Supremely confident regularfooter from Honolulu, Hawaii; winner of the 1966 Duke Kahanamoku Invitational, and sometimes referred to as the first big-wave hotdogger. Grigg was born (1937) in Los Angeles, raised in Santa Monica, began surfing at age nine, and by the early '50s was one of the hottest young surfers at Malibu. In 1955 Grigg won the first annual Catalina-to-Manhattan Beach paddleboard race, a 32-miler that would come to stand as paddleboarding's supreme test.
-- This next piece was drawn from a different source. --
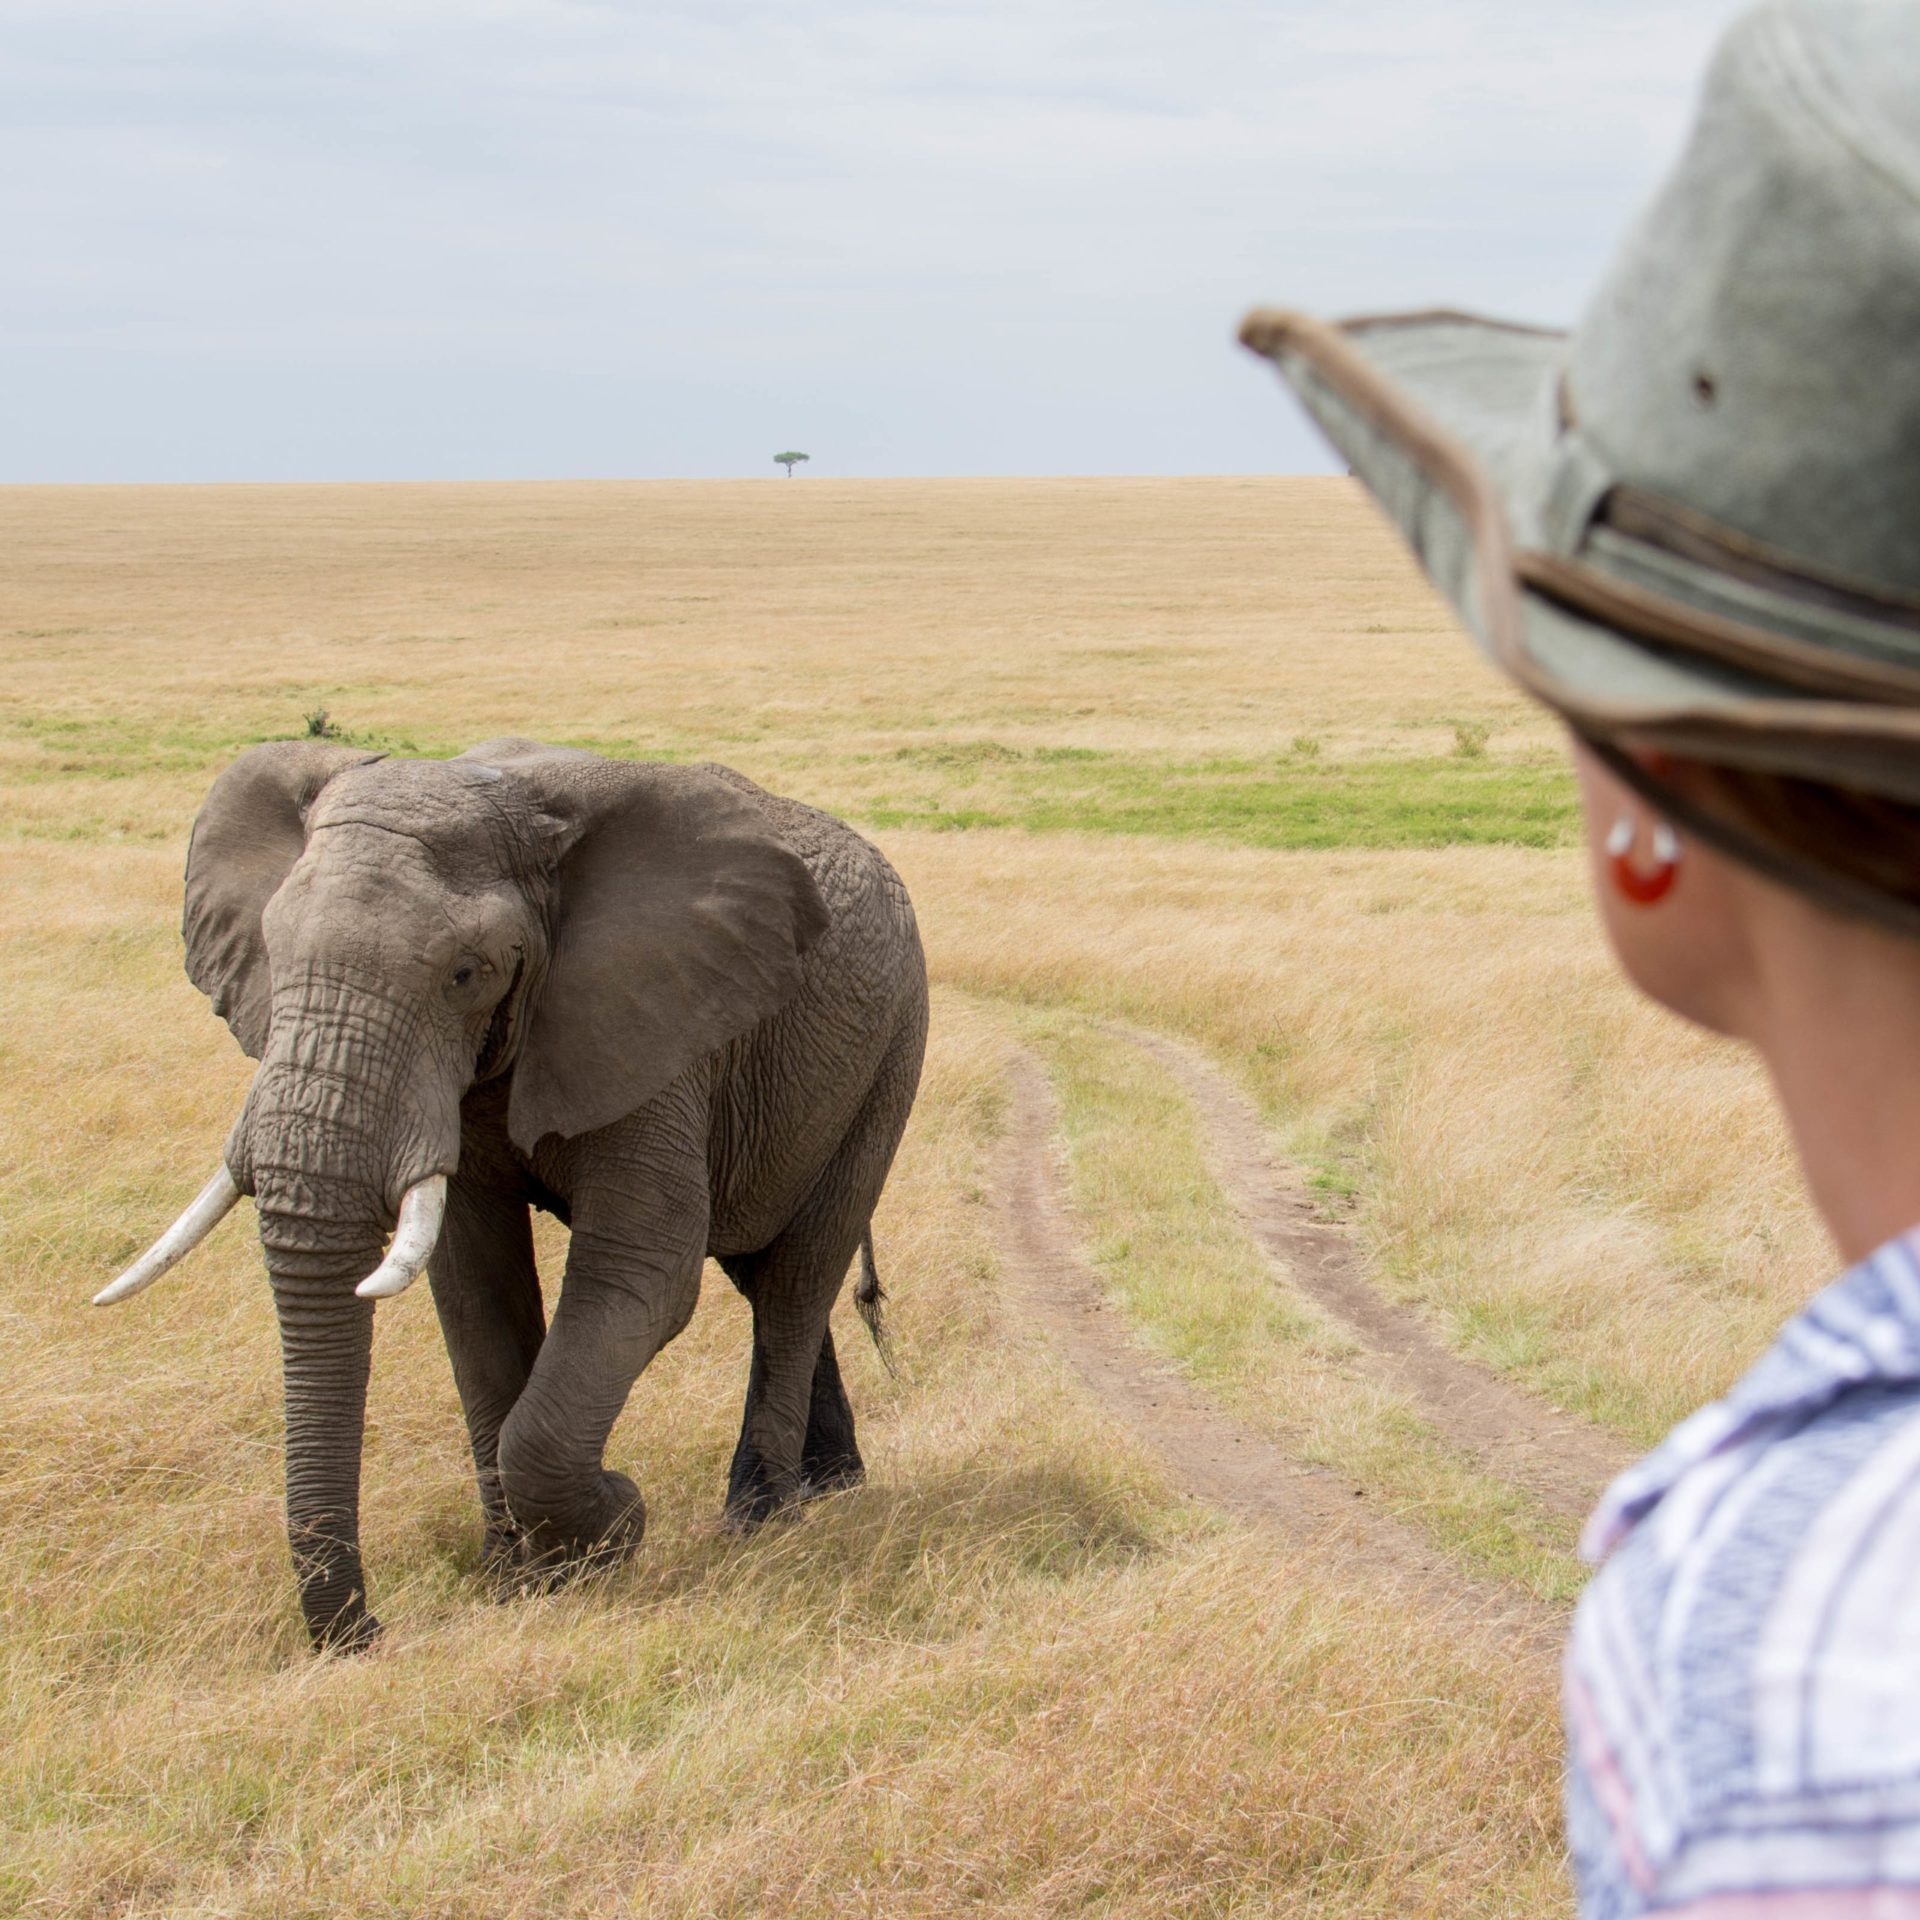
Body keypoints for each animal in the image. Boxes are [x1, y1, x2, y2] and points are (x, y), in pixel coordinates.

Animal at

Older sister Robin Grigg had meanwhile become California's best female surfer and bodysurfer.
Grigg often rode waves in Santa Cruz while attending Stanford University. After receiving a B.S. in biology in 1958, he went straight to the North Shore of Oahu, and joined a half-dozen of his California-born friends and acquaintances who were gorging themselves at Sunset and Waimea Bay. Grigg adapted quickly to the tropics, and applied his small-wave maneuvers into the bigger surf, climbing and dropping across the wave face, riding closer to the curl, and often throwing his arms up for dramatic effect during a bottom turn. "A lot of us had a real barroom-brawl attitude, almost vicious, about catching the biggest wave," Waimea trailblazer Greg Noll said years later. "With Ricky, it was more of a playful thing. He had a real love affair with the ocean."
Other big-wave surfers from Grigg's era admired his riding, but were put off by his air of superiority. "Ricky is an intellectual," fellow California transplant Fred Van Dyke once said. "But he's an arrogant intellectual." Grigg spent three years surfing and working nights as a stevedore on the Honolulu docks. He then returned to school, earning a master's in zoology from the University of Hawaii in 1964 and a Ph.D. in oceanography from the Scripps Institution in La Jolla in 1970. In 1965 he was selected as a crew member for Sealab II, a NASA/U.S. Navy project designed to test the effects of underwater immersion: Grigg and nine others lived off the coast of La Jolla for 15 days in a 12-by-60-foot cylindrical steel chamber.
Grigg's win in the 1966 Duke contest was something of a surprise, as he'd been away from the North Shore for two years, and at 29 was one of the event's oldest surfers. But he rode masterfully, and won going away. He was a finalist in the next two Duke events, placing fifth in 1967 and second in 1968.
Grigg appeared in more than a dozen surf movies of the late '50s and '60s, including Slippery When Wet (1958), Gun Ho! (1963), and Golden Breed (1968). He also starred in Blue Safari, a 1967 Hollywood-made beach movie that debuted in New York City but quickly disappeared. In 1963 he finished runner-up to California surfer Phil Edwards in the first annual Surfer Magazine Readers Poll Awards, and in 1967 he was the top vote-getter in the big-wave category of International Surfing Magazine's Hall of Fame Awards.
Big Surf, Deep Dives and the Islands: My Life in the Ocean, Grigg's autobiography, was published in 1998. A Surfer magazine review noted the author's accomplishments and erudition—he quotes Einstein, Dostoyevsky, Newton, and Shakespeare—as well as the book's "continuous hum of self-congratulation." Grigg was also the coauthor of 1963's Surfer in Hawaii: A Guide to Surfing in the Hawaiian Islands. Grigg has been a professor in the University of Hawaii's Oceanography Department since 1970.
Grigg died of throat cancer, in 2014, at age 77.